Texto fornecido —
Infectologista do Instituto de Saúde Bom Jesus fala sobre como enfrentar coronavírus e dengue

Infectologista aborda sobre cuidados com coronavírus e dengue. Por: Antonello Nadal

Infectologista aborda sobre cuidados com coronavírus e dengue

Fonte: Antonello Nadal

O Instituto de Saúde Bom Jesus promoveu na segunda-feira, 10 de fevereiro, no salão nobre da Prefeitura de Ivaiporã, uma roda de conversa mediada pelo médico infectologista Flávio Jun Kazuma, intensivista responsável pela Central de Controle de Infecção Hospitalar. De acordo com a enfermeira do ISBJ, Elessandra Borzuk, a ação teve como objetivo alertar a população e traçar linhas estratégicas para melhor atendimento ao paciente.

No encontro, o infectologista abordou os procedimentos necessários para os profissionais de saúde de Ivaiporã e região enfrentarem o novo coronavírus e o impacto da dengue na imunidade do paciente.

A roda de conversa foi aberta pelo diretor administrativo do Instituto de Saúde Bom Jesus, Marco Aurélio de Assis; chefe da 22ª Regional de Saúde de Ivaiporã, Eleane Rother; e secretário de Saúde de Manoel Ribas, João Moacir Schemberg.

Conforme Flávio Kazuma, o surgimento do novo coronavírus e a epidemia de dengue são duas preocupações paralelas do Ministério da Saúde e de entidades relacionadas, mas alertou que a preocupação maior é em relação ao surto de dengue que tem casos confirmados em praticamente todos os municípios da região. “Esse surto de dengue já era esperado pelo grau de infestação do mosquito aedes aegypt nas cidades, paralelamente a isso, a preocupação com o coronavírus é mundial, no que diz respeito ao Estado do Paraná e a região central, o objetivo é conscientizar os profissionais da área da saúde que existe o risco da entrada do coronavírus no país e conter a expansão do vírus para que não se transforme em surto epidêmico e posteriormente pandemia”, comentou o infectologista.

Material fornecido —

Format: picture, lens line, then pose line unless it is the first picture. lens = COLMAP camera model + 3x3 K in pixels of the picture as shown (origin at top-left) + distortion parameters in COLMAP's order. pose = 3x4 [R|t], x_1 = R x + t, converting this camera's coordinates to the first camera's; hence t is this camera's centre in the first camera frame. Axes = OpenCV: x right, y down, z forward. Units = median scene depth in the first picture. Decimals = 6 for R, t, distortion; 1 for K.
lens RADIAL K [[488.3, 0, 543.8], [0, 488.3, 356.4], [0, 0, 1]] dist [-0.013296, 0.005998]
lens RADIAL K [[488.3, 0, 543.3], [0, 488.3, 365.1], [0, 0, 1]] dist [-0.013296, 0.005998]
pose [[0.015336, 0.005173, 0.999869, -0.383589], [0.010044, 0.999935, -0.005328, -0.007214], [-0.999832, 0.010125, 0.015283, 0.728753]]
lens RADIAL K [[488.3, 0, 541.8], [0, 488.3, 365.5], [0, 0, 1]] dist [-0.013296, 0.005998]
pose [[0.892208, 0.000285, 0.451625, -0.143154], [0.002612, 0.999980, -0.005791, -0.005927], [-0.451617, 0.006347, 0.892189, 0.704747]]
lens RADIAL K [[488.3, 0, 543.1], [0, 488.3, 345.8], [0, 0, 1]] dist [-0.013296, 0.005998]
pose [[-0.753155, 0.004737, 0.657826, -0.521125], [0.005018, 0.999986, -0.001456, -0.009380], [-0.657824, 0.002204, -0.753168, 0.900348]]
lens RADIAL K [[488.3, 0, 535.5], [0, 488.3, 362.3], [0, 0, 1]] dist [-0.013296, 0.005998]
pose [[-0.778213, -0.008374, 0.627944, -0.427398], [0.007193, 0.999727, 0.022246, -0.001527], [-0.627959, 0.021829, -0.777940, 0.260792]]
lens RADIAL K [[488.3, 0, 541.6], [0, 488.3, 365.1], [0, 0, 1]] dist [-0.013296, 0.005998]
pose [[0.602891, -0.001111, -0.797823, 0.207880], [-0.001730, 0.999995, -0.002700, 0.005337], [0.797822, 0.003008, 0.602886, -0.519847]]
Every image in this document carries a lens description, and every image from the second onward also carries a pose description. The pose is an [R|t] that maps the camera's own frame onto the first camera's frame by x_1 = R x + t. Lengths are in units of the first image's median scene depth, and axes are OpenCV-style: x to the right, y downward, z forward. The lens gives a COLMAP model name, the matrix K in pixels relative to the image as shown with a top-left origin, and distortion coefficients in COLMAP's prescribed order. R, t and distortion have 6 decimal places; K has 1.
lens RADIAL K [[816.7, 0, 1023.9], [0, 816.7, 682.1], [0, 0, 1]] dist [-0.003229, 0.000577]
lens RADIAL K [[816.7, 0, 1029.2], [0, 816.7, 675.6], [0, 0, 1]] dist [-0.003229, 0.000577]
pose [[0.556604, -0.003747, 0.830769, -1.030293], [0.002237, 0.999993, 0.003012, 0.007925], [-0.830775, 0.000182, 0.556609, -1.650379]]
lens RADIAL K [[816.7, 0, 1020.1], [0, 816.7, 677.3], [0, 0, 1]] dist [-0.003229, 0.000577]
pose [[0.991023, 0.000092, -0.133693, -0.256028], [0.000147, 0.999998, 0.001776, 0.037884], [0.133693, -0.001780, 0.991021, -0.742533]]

Sua tarefa —
Escreva a continuação da notícia sobre a roda de conversa do infectologista acerca do coronavírus e da dengue, começando logo após a última frase do texto fornecido.

Resposta esperada —
Para ele, é preciso ficar atento a sinais de alerta como aumento da frequência cardíaca, respiração mais curta, cansaço, pressão baixa, diminuição da quantidade de urina, dores abdominais, nível de plaquetas baixo, que são sintomas de um quadro de febre hemorrágica da dengue, que também podem vir acompanhados de manchas na pele.

Sobre o coronavírus, Flávio Kazuma ressaltou que se trata de um vírus conhecido há mais de 50 anos, mas que este novo sorotipo deu origem as infecções respiratórias transmitidas pelo homem. O infectologista afirmou que, por ser um surto relativamente novo, ainda não há muitos dados sobre o risco de letalidade, mas garantiu que a propagação do vírus é maior se comparado aos surtos de Síndrome Respiratória Aguda Grave e Síndrome Respiratória do Oriente Médio, que tiveram índices de mortalidade grandes em relação aos infectados.